Par ailleurs, un financement a été obtenu pour une étude de génotypage à haut débit qui est en cours. Les chercheurs ont réalisé un génotypage complet de 2 300 patients et 8 200 témoins français avec une étude de réplication à partir de données européennes de 4 755 patients et 3 700 témoins.
À noter également que la FCS a reçu trente-deux lettres d’intention de la part d’équipes travaillant sur les modèles biologiques, que des médecins ont déjà bénéficié d’un premier cycle de formation à l’épidémiologie clinique par l’Institut de santé publique, d’épidémiologie et de développement (ISPED) et que deux postes de professeurs issus de l’industrie pharmaceutique ont été validés par le Conseil national des universités.
Les structures de recherche clinique vont-elles bénéficier de mesures particulières ?
La recherche clinique est assurée essentiellement par les médecins exerçant dans les structures hospitalières, généralement de CHU. Il n’a pas été prévu de mise à niveau de ces structures. Une discussion est en cours pour essayer de leur donner des moyens leur permettant de réaliser les objectifs qui leur sont fixés.
En plus des efforts pour la recherche, le plan évoque l’organisation d’un suivi épidémiologique. Où en est-on de cet autre objectif ?
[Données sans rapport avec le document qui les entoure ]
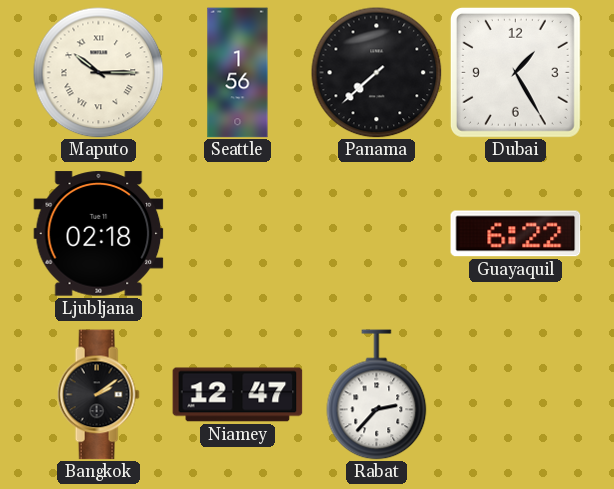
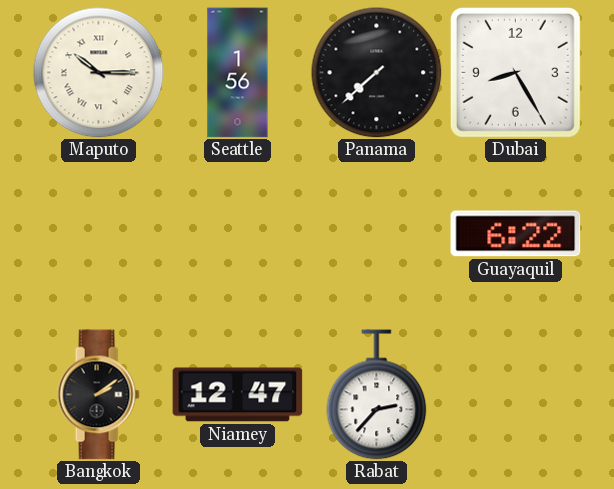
Dubai: 1:25 -> 8:25
Ljubljana: 02:18 -> none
Parallèlement aux actions visant la recherche, la Direction de l’hospitalisation et de l’organisation des soins, la direction générale de la Santé et la FCS sont effectivement chargées de mettre en place un suivi épidémiologique, avec la constitution et la mise en œuvre d’un système d’information sous la responsabilité du CHU de Nice (Pr Philippe Robert). La définition du dossier informatisé – le CIMA (corpus d’informations minimum Alzheimer) – est en cours de finalisation. Cette mesure, qui implique aussi les neurologues libéraux, vise à recueillir des informations sur le type de prise en charge des patients, leurs caractéristiques et les activités des consultation de mémoire.
*D’après un entretien avec le Pr Bruno Dubois (centre des maladies cognitives et comportementales, Inserm U 610, hôpital Pitié-Salpêtrière, Paris), membre du Comité de pilotage du plan Alzheimer.